Together with the happy-clappy songs, the tactic seemed to be simply to not mention the bits which are not fun, at least not until later when the poor unsuspecting victims of all the smiles were already ensnared, by which time it was much more difficult to extricate themselves. However, the figures for religious affiliation in the UK, over the last forty years, suggest that, as a strategy for arresting the decline in interest amongst the young, making religion fun was a dismal failure.
It's not that surprising, really. Religion never has been about fun. It's been about unconditionally obeying instructions, and, as far as I can see, it still is. The fact that the instructions are supposed to come from a god doesn't make them fun. And the fact that some things, which seem and feel like fun, are the subject of instructions which prohibit them doesn't add to the gaiety.
I suppose it's an example of that saying "some people never learn"? But perhaps that's a little unfair to the man featured in the article I linked to above. After all, he's probably not had direct experience of the failures associated with previous attempts to make religion fun. For Ahtsham Ali, a cleric and the Prison Service's Muslim advisor, it probably feels like a bright new idea which is sorely needed in view of the numbers of young men in UK prisons who are considered, at least by him, to be Muslims.

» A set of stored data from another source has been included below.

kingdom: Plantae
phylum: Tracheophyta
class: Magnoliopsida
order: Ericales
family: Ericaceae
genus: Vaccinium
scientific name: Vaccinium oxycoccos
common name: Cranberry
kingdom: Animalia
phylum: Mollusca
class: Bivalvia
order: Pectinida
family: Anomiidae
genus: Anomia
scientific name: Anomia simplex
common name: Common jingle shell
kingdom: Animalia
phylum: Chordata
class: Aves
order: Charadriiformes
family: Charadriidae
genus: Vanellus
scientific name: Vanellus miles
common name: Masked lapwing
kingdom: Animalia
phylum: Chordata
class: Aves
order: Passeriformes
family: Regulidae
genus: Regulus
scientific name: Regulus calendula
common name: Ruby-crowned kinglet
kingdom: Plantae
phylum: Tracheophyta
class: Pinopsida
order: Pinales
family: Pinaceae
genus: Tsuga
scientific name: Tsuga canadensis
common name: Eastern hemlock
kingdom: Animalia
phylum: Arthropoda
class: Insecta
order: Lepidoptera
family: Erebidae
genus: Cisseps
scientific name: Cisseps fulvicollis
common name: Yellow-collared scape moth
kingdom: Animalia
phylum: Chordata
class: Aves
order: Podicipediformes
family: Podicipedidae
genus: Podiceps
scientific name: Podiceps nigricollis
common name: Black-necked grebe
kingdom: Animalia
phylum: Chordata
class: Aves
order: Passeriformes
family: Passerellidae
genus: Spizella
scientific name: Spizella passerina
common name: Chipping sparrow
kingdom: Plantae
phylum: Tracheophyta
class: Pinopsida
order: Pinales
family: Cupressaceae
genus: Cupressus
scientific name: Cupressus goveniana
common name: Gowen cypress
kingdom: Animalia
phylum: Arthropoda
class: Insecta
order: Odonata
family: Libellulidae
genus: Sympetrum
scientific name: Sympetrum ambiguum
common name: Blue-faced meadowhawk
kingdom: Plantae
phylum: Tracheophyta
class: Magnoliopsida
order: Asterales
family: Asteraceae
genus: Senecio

It does make me wonder what they talk about at those interfaith dialogue meetings. Perhaps, assuming he attends, he never thought to mention his idea, and, consequently, was not given the benefit of the experience of the now aging groovy clerics whose efforts in the last century showed how ineffectual such initiatives tend to be.
But really, if he read his own words with some detachment, he should be able to see that making religion fun and putting more emphasis on teaching religious ethics, are two concepts which, when put together, will surely end in tears.